#### Working data:
------------------------------------
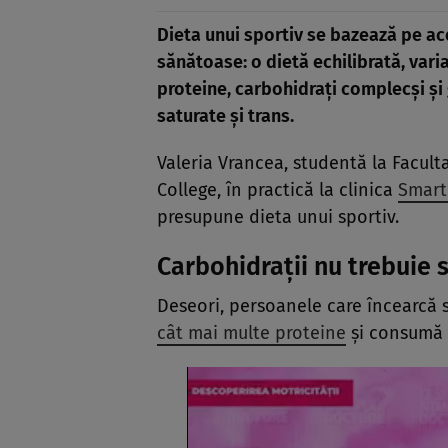
Dieta unui sportiv se bazează pe ace
sănătoase: o dietă echilibrată, vari
proteine, carbohidrați complecși și 
saturate și trans.
Valeria Vrancea, studentă la Facult
College, în practică la clinica
Smart
presupune dieta unui sportiv.
Carbohidrații nu trebuie s
Deseori, persoanele care încearcă 
cât mai multe proteine
și consumă p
------------------------------------
#### Required work:
Above are the records; copy every one of them exactly and omit the images.

#### Exercise result:
Dieta unui sportiv se bazează pe ace
sănătoase: o dietă echilibrată, vari
proteine, carbohidrați complecși și 
saturate și trans.
Valeria Vrancea, studentă la Facult
College, în practică la clinica
Smart
presupune dieta unui sportiv.
Carbohidrații nu trebuie s
Deseori, persoanele care încearcă 
cât mai multe proteine
și consumă p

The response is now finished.